MP3 player questions

I like a separate player purely cos of the battery issue. The new phones need so much recharging, esp if you use them as media players. I just always forget to recharge phones etc, so like the separate player.

Bought a Sandisk Clip + off ebay recently after old Creative Zen broke down. The Clip+ is tiny. Can fit it in your mouth easily. Only 4gb, but you can stick microSD cards into it. Battery life is excellent cos it's such a simple screen and can'rt do anything but play music!
 
First iPhone 4 impressions... surprisingly snappy/responsive when I want to make a call so far (albeit with virtually nothing else installed yet). Highly annoying is the 'proximity sensor' which turns the screen off when it detects it's near your face and turns it back on when you take the phone away from your ear. The idea is nice but the implementation sucks balls. No way to disable it that I'm aware of yet.

Highlight: jailbreakme.com - the freedom to do what you want with a device you paid for is so much easier than it used to be (no credit to Apple here).

Lowlight: iTunes dependance.

Highlight: VMware + OSX = iTunes functionality without it polluting Windows (no credit to Apple here).

Music (which I guess is the whole point of this thread): through the generic uncomfortable earbuds that come with the iPhone, nothing noteworthy (neither good nor bad). Through a pair of MDR-EX700's, really good but still no noticeably better or worse than your typical $10 SD-card based disposable MP3 player. 32Gb (realistically 23Gb, minus whatever app/video/etc space you use) is not overly generous but it's more than enough if you don't expect to carry your entire music collection around with you all the time (or don't have much music).

So despite my rant above, I'm pretty happy with it so far as a combined phone/MP3 player. It's still early days though...
 
You can run OSX in VMware now?
The easiest way to do it is just download one of the pre-installed VMware images which have been doing the rounds on torrent trackers for years (try Google "pcwiz" or "xelabo"). If you're feeling more adventurous there are a few places like insanelymac's forum or LifeHacker which have guides on doing it yourself.

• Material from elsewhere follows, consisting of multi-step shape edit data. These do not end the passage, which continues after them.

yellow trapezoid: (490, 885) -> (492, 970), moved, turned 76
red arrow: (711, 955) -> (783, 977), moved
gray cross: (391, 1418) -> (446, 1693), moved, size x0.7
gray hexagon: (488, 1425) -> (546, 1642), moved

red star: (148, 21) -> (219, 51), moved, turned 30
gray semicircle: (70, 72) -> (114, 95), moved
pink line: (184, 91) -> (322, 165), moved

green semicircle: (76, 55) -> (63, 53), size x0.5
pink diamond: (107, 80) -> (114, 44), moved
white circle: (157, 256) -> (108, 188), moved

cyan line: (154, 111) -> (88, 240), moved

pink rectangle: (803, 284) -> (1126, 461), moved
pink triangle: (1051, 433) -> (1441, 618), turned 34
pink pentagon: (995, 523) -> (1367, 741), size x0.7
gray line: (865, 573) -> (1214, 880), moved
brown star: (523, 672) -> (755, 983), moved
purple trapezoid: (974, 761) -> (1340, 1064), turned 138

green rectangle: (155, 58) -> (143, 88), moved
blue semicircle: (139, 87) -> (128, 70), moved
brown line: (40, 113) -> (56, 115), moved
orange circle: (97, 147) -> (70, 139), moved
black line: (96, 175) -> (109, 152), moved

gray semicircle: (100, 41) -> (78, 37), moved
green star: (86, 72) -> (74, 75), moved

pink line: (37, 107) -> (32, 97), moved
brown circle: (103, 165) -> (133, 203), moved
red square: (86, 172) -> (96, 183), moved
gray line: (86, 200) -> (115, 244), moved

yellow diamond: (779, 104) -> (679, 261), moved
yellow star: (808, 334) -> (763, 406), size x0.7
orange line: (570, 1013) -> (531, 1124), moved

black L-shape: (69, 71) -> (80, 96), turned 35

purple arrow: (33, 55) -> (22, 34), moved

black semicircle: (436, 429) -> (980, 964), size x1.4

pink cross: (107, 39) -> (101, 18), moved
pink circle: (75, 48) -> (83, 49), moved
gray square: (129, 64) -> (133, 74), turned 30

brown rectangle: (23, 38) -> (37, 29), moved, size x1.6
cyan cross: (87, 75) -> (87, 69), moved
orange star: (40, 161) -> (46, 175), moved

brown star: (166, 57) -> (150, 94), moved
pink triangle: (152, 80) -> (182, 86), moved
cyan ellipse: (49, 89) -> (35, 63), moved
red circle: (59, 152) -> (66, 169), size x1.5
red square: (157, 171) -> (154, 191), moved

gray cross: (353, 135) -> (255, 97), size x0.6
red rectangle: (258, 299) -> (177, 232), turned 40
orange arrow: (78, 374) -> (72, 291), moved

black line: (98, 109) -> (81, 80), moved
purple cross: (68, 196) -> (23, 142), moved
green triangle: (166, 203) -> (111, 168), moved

I don't know if it's because I've installed from a 'distro' instead of vanilla/retail, but the main down side is no VMware tools support (or at least I haven't been able to get the ones from VMware Fusion to work). That means no hardware video accelleration and in turn a relatively sluggish experience. If you can get past that, it's fine for general use. I'm using it partly to sandbox iTunes but mostly for the iPhone SDK and I find it runs tolerable on a C2D 2.6Ghz/4GbRAM. Slightly but not significantly more responsive on an i7-980/24GbRAM. Video drivers are the main bottleneck.
 
Yeah, the headphones seem pretty good quality for standard issue. My only beef so far is that the screen doesn't look half as amazing now that I have stuck on a screen guard. I will be checking out car cd tuners tomorrow at jb hi fi. I'm looking to get a cd face with a USB port and bluetooth. The spending spree hasn't stopped yet!!